The child process is not able to fork further children.
bash-5.1# ps
PID TTY TIME CMD
2060 ? 00:00:00 sudo
2061 ? 00:00:00 bash
2062 ? 00:00:00 ps
bash-5.1# ps
bash: fork: Cannot allocate memory
bash-5.1# ls
bash: fork: Cannot allocate memory
The process is able to execute only once and the command is not able to execute any other command after. This is because the inability of the command to fork.
Being able to fork into new processes and Process Identifiers (PIDs) respectively is very important and thus a very important part of creating a PID namespace.
Now, that we have isolated the PID, it’s time to isolate the view of the processes.
Process Namespace
Mounting a procfs
Sadly, the view of the other processes comes when we bring in the proc mount to get a view of our own namespace. Let’s do a new proc
virtual filesystem mount called wavey onto /proc
of our new root.
sudo mount -t proc wavey ./new_root/proc
With that, we have created a dummy virtual file system where nothing lives right now, but we will use this as a base for our new procfs which needs to be a virtual filesystem.

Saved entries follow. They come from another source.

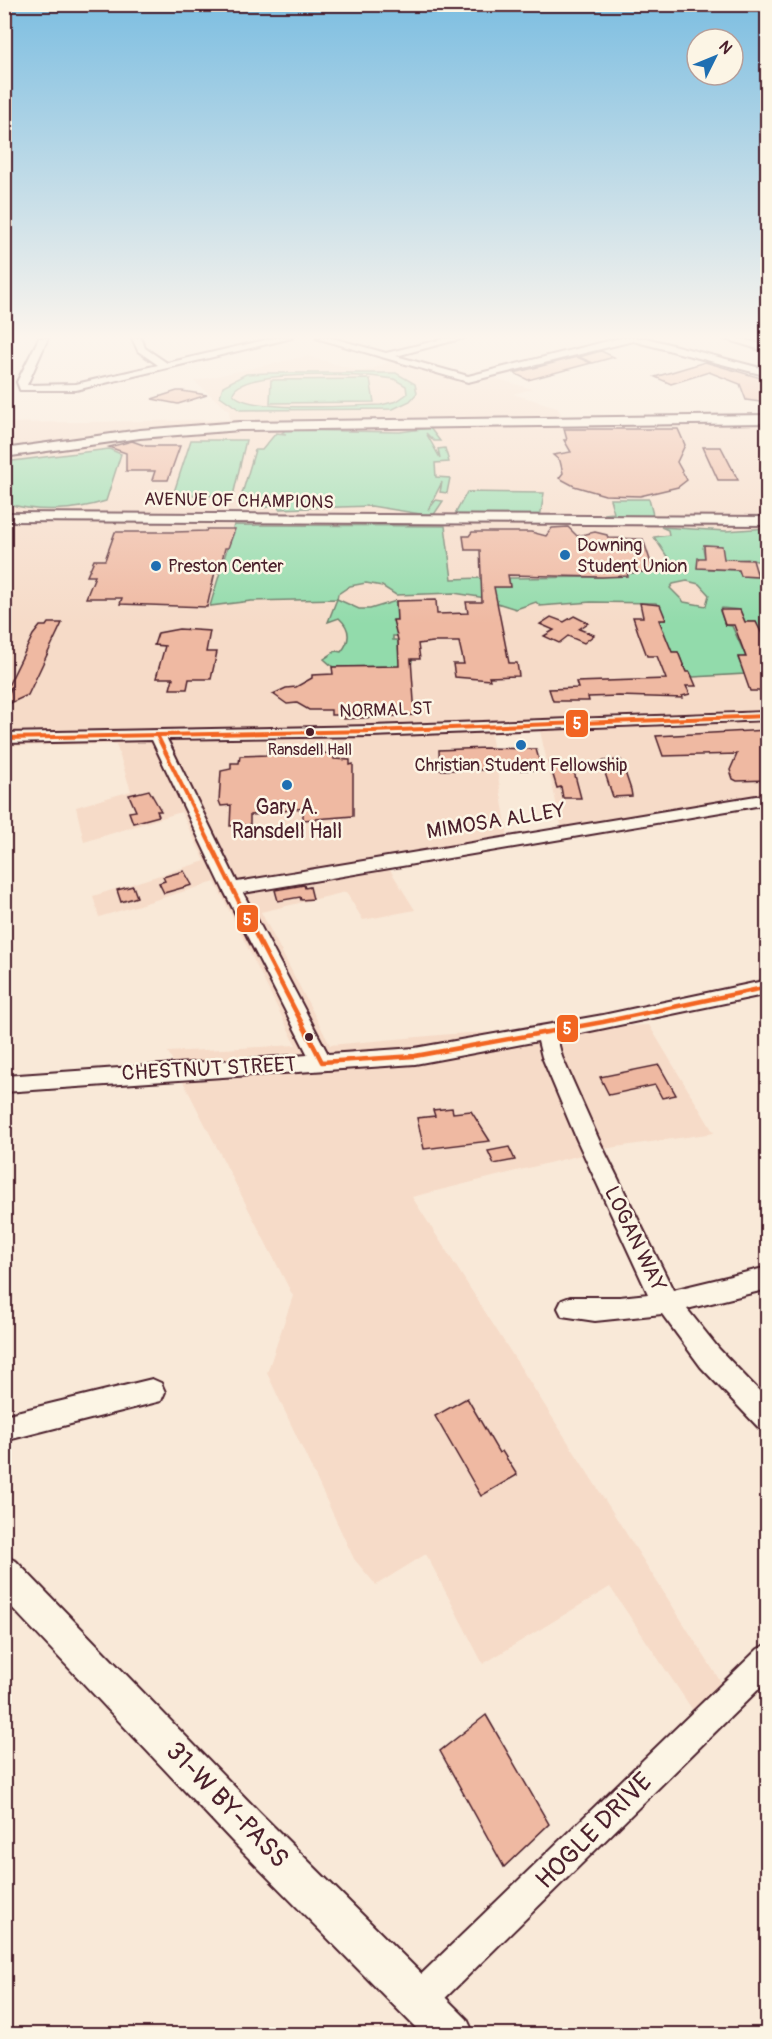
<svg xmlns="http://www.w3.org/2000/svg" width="772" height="2039" font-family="Pangolin,sans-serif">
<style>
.built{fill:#f6dbc8}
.green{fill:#92dbab;stroke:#6e7d6b;stroke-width:1.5;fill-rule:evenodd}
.building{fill:#efb9a2;stroke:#4a1f2b;stroke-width:1.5}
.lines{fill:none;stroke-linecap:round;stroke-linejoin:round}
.minor-casing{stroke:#4a1f2b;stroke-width:4}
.major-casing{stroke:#4a1f2b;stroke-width:4}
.minor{fill:#fcf5e5;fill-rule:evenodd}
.major{fill:#fcf5e5;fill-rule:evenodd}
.bus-1-far1-casing{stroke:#fcf5e5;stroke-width:8}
.bus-1-casing{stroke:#fcf5e5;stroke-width:9}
.bus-1-far1{stroke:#f26522;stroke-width:4}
.bus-1{stroke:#f26522;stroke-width:4.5}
.poi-dot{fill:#1f6fb2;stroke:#fcf5e5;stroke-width:2}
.bus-dot{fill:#4a1f2b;stroke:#fcf5e5;stroke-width:2}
.labels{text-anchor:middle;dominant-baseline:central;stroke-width:5;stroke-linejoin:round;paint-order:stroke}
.far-bus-label{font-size:16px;fill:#4a1f2b;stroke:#fcf5e5}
.far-street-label{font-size:18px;fill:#4a1f2b;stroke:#fcf5e5}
.far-poi-label{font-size:18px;fill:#4a1f2b;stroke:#fcf5e5;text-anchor:start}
.poi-label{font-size:21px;fill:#4a1f2b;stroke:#fcf5e5}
.street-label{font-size:21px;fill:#4a1f2b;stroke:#fcf5e5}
.near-street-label{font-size:26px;fill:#4a1f2b;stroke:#fcf5e5}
.line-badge{stroke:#fcf5e5;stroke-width:2}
.badge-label{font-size:16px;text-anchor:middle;font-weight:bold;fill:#fff}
</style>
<rect width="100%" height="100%" fill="#f9e9d8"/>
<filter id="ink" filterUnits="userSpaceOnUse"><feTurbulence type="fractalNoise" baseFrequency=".0167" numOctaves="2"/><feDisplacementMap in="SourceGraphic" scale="12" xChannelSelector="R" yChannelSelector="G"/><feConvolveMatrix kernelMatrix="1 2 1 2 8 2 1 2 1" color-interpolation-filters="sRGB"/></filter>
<g filter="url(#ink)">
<!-- built -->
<polygon class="built" points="307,356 360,371 370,370 391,361 462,380 491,377 532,389 513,394 557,407 562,416 767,414 767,801 563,833 540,731 491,734 509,843 387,865 415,910 363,920 346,892 261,912 330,1045 451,1034 649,1025 714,1133 609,1148 412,1197 724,1687 694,1712 610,1587 483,1664 426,1554 376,1585 354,1559 267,1373 293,1296 168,1052 296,1045 215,882 99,917 93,896 205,861 181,812 84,842 76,807 131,791 116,744 5,746 4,423 230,420 229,411 194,381"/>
<!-- green -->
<g class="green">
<path d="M 269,373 L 396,373 L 415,384 L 417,393 L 410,401 L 393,409 L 240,410 L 220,396 L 223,386 L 246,374 ZM 370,376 L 394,379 L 406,386 L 407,394 L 397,401 L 381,405 C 356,405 243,414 233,393 C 242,369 344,376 370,376 Z"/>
<polygon points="370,379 374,402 270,403 271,380"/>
<polygon points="430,428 440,441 434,441 426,433 440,458 438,449 445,448 449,462 435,463 436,477 450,478 447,493 440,492 442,482 428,510 436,500 443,501 433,516 371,506 279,509 278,506 262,508 259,504 239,504 255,450 262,450 276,433 286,434 282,433 285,430 400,432"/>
<polygon points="191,440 246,440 233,496 173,495"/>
<path d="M 109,449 L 121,454 L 106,501 C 74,511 37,513 5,503 L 5,462 Z"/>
<polygon points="467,492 544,493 540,518 453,518"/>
<polygon points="610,499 649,499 654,519 606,519 605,514 614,513"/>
<path d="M 234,525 L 445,526 L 452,579 L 481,578 L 483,587 L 510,587 L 509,578 L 601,577 L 667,569 L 668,558 L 654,537 L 669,535 L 668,530 L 661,527 L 726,531 L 767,528 L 767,563 L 747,559 L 724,561 L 721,546 L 704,545 L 703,548 L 707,569 L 739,570 L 741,576 L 757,577 L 756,571 L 767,571 L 767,650 L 756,622 L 745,622 L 740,610 L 722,608 L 720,611 L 725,625 L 732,626 L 746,657 L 738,658 L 745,674 L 693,677 L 684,668 L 678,652 L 667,652 L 664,631 L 659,631 L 655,620 L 665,620 L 656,603 L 591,602 L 540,606 L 536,602 L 516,609 L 494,602 L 492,599 L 454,593 L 396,595 L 382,586 L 366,583 L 350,586 L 338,594 L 337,599 L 359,609 L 370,609 L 396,601 L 397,620 L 393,621 L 397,623 L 398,636 L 393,636 L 393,640 L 398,640 L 399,656 L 413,656 L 411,666 L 333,667 L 324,659 L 336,651 L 341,652 C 351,640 351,629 339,618 L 328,622 L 337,599 L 251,601 L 210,606 ZM 687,581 L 699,584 L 709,595 L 706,606 L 684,602 L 670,588 L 673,584 Z"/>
</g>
<!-- building -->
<g class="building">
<polygon points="601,351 614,357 593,363 579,357"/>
<polygon points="577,357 591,363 528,380 514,373"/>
<polygon points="705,362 768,380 768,403 746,400 740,384 709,372 671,384 655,377"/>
<polygon points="177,391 182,391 207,395 178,404 152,399"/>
<polygon points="564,429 678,429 685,445 677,462 687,480 678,487 640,496 605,495 574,486 559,478 563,473 560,461 553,455 571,452 564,440 567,440"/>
<polygon points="132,441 146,446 180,446 168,480 152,480 155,471 126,471 126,453 109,447"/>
<polygon points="703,447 721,447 738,480 718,480"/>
<polygon points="568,527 577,536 595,532 607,535 608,538 643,539 654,572 627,572 628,576 602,577 508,575 510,587 494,587 509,663 517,663 519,676 489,677 490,680 455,677 453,664 464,664 459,642 433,642 418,644 420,659 411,659 415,715 344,719 344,715 331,715 331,710 309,710 297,703 287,704 273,694 286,688 296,687 312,678 312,675 333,674 332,667 399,666 398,640 393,620 397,620 396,601 436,600 437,614 468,613 466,602 482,602 480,550 465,550 463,536 469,536 472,532 531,532 546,536 552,528"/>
<polygon points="207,529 235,529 228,548 225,548 219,572 215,572 207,607 120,604 122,598 86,598 95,576 87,576 94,560 105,560 115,532 174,532 206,531"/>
<polygon points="704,545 722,546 724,559 753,560 758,577 741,576 739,570 697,568 698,558 705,558"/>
<polygon points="640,603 660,605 666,620 659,620 672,652 678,652 686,672 690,672 696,686 686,686 690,694 682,696 683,698 619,696 588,697 589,701 553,701 549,689 578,688 576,682 666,679 657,656 647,656 638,632 633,617 643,617"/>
<polygon points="720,610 740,610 745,622 756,622 768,646 768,661 762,661 768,675 768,691 750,691 738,657 746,657 734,625 725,625"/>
<polygon points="574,616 588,623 579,629 594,635 584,643 568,636 559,643 544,636 554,630 540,624 551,617 564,622"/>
<polygon points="48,623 62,623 28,695 4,706 11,688 7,688 33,635 40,626 46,626"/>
<polygon points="179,629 210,631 206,652 217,652 211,679 189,679 187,689 170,689 173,678 156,678 165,646 154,645 158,633"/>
<polygon points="768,730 768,780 737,781 733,779 730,770 737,754 663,756 656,736"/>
<polygon points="485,748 536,749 542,770 440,770 439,750"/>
<polygon points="307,750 307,754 334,753 334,759 350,760 350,765 353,764 353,816 303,820 303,808 283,811 265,808 265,814 250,815 250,825 230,826 231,805 221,806 219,801 221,771 231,769 231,763 239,763 240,756 267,755 267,751"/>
<polygon points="621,760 631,790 632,796 613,797 601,761"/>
<polygon points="549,762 572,764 581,798 563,798 561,787 557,788"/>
<polygon points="149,790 161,811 157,811 159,816 133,823 129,812 136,811 129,795"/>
<polygon points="184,871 192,885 164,893 159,883 165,881 163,877"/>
<polygon points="304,885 305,888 310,887 313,899 301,900 300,897 278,901 275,890"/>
<polygon points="133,886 137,897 121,902 117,890"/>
<polygon points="659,1065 676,1095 662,1098 655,1085 609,1095 600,1077"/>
<polygon points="452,1108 453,1113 471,1111 490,1141 424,1149 417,1118 435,1116 433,1110"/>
<polygon points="509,1147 515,1160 494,1164 488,1151"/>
<polygon points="467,1398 499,1453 502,1451 517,1475 481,1496 435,1416"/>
<polygon points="486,1715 549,1824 504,1867 440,1751"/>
</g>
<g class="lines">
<!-- minor casing -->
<g class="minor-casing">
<g id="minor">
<polygon points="39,338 48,338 27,385 76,384 158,365 138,351 132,338 141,338 145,348 167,363 274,338 292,338 76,390 20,390 17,382"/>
<polygon points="316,338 332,338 386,353 447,338 464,338 396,356 468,376 620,338 646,338 768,370 768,376 633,341 468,382"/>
<polygon points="722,338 738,338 768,346 768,352"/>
<polygon points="4,513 768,517 768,525 4,521"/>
<polygon points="768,712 768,720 372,736 167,739 237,882 768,794 768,804 243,893 328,1054 415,1048 603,1015 768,980 768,994 557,1038 562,1057 599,1140 673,1290 768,1267 768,1289 687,1309 719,1349 768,1400 768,1432 759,1428 701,1367 662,1314 595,1321 562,1316 558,1308 562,1300 570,1297 620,1297 648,1294 577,1140 542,1057 538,1041 415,1064 4,1092 4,1076 308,1055 223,889 152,740 4,743 4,733 372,726"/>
<polygon points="152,1379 161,1383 165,1392 161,1401 4,1441 4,1415"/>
<polygon points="768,1644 768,1680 429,2014 417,2019 405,2014 400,2002 405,1990 758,1649"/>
</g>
</g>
<!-- major casing -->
<g class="major-casing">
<g id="major">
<polygon points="768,415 768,423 240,430 140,438 4,457 4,449 140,430 240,422"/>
<polygon points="4,1556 16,1561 260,1813 467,2019 474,2034 422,2034 232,1841 4,1599"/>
</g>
</g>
<!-- minor -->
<use href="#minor" class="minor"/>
<!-- major -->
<use href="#major" class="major"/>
<!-- bus-1-far1 casing -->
<g class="bus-1-far1-casing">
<g id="bus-1-far1">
<polyline points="157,735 242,908"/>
<polyline points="4,738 372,731 768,716"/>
</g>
</g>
<!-- bus-1 casing -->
<g class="bus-1-casing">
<polyline id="bus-1" points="241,906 322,1062 415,1056 603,1022 768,987"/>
</g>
<!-- bus-1-far1 -->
<use href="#bus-1-far1" class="bus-1-far1"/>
<!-- bus-1 -->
<use href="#bus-1" class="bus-1"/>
</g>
</g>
<!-- sky -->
<linearGradient id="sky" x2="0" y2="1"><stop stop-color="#7dbee1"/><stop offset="0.54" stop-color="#fcf5ed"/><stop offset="1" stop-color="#fcf5ed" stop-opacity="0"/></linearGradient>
<rect width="772" height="624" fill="url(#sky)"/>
<!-- markers -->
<g class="poi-dot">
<circle cx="565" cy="555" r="6"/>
<circle cx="156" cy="566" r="6"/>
<circle cx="521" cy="745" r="6"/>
<circle cx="287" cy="785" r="6"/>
</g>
<g class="bus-dot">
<circle cx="310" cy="732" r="5"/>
<circle cx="309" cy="1037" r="5"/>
</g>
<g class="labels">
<!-- far-bus labels -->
<g class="far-bus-label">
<text x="310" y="750">Ransdell Hall</text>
</g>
<!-- far-street labels -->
<g class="far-street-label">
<text transform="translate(239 501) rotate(1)">AVENUE OF CHAMPIONS</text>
<text transform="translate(386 710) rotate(-2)">NORMAL ST</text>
</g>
<!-- far-poi labels -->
<g class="far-poi-label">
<text x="577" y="545">Downing<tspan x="577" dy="21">Student Union</tspan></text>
<text x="168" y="566">Preston Center</text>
<text x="521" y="765" text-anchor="middle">Christian Student Fellowship</text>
</g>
<!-- poi labels -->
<g class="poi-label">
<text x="287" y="807">Gary A.<tspan x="287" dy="24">Ransdell Hall</tspan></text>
</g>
<!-- street labels -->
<g class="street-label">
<text transform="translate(496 821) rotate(-9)">MIMOSA ALLEY</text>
<text transform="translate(209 1069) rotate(-3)">CHESTNUT STREET</text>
<text transform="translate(635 1239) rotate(64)">LOGAN WAY</text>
</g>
<!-- near-street labels -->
<g class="near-street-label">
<text transform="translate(227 1805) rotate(46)">31-W BY-PASS</text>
<text transform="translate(594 1831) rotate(-45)">HOGLE DRIVE</text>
</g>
</g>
<g class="line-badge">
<rect x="565" y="709" width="24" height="29" rx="6" fill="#f26522"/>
<rect x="236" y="904" width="23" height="29" rx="6" fill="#f26522"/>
<rect x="556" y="1014" width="23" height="29" rx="6" fill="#f26522"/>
</g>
<g class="badge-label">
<text x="577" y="729">5</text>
<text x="247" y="925">5</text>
<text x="567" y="1034">5</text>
</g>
<!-- margin -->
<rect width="772" height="2039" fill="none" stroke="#fcf5e5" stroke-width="24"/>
<rect x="12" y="12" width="748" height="2015" fill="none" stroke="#4a1f2b" stroke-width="2" filter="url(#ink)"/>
<!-- north arrow -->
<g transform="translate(715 57) rotate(47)"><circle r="28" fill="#fcf5e5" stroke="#b59f9b" stroke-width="1.5"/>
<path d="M0-4.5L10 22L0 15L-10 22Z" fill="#1f6fb2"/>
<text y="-9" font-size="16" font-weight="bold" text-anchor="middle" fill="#4a1f2b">N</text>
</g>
</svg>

After doing the above, entering the process jail and running mount to list the different mount
in the container we get the below output.
bash-5.1# mount
wavey on /proc type proc (rw,relatime)
Let’s create a procfs specifically for the namespace we are creating with unshare
using the —mount-proc
command with the full command below.
sudo unshare --pid --fork --mount-proc=$PWD/new_root/proc chroot ./new_root /bin/bash
After giving a new location to the procfs which doesn’t have any information on the other processes, let’s run the mount command again.
bash-5.1# mount
wavey on /proc type proc (rw,relatime)
proc on /proc type proc (rw,nosuid,nodev,noexec,relatime)
The second entry above is the procfs mount we just did. When we run the ps
command in the container we will see the following.
bash-5.1# ps aux
USER PID %CPU %MEM VSZ RSS TTY STAT START TIME COMMAND
0 1 0.0 0.0 3984 3200 ? S 19:18 0:00 /bin/bash
0 2 0.0 0.0 6408 2380 ? R+ 19:21 0:00 ps aux
No processes can be seen apart from the ones running in the context of this container.
25th November 2024
With that, our process do not have any lens into the underlying system, isolating it away from other running processes. We can also isolate the process with other kinds of namespaces further.
Now that the namespace has been processed we can namespace other aspect other aspects of this process.
Time Namespace
We would also like to have a virtualized view of time for our process.
If we go to the process and run uptime
we get the following output.
bash-5.1# uptime -p
up 3 hours, 30 minutes
If we would like to start our process 9 years ahead into the future we should run the following command.
sudo unshare --fork --pid --time --boottime 300000000 --mount-proc=$PWD/new_root/proc chroot ./new_root /bin/bash
Running uptime
after, gets us the following output.
bash-5.1# uptime -p
up 9 years, 28 weeks, 8 hours, 56 minutes
If you would like to learn more about Time Namespaces, check out the article below.
With that we have gotten a glimpse into creating a new root and a namespaced view for the process. In the next iteration, we are going to explore namespaces in Linux further and see what it means to isolate a process in terms of resource usage.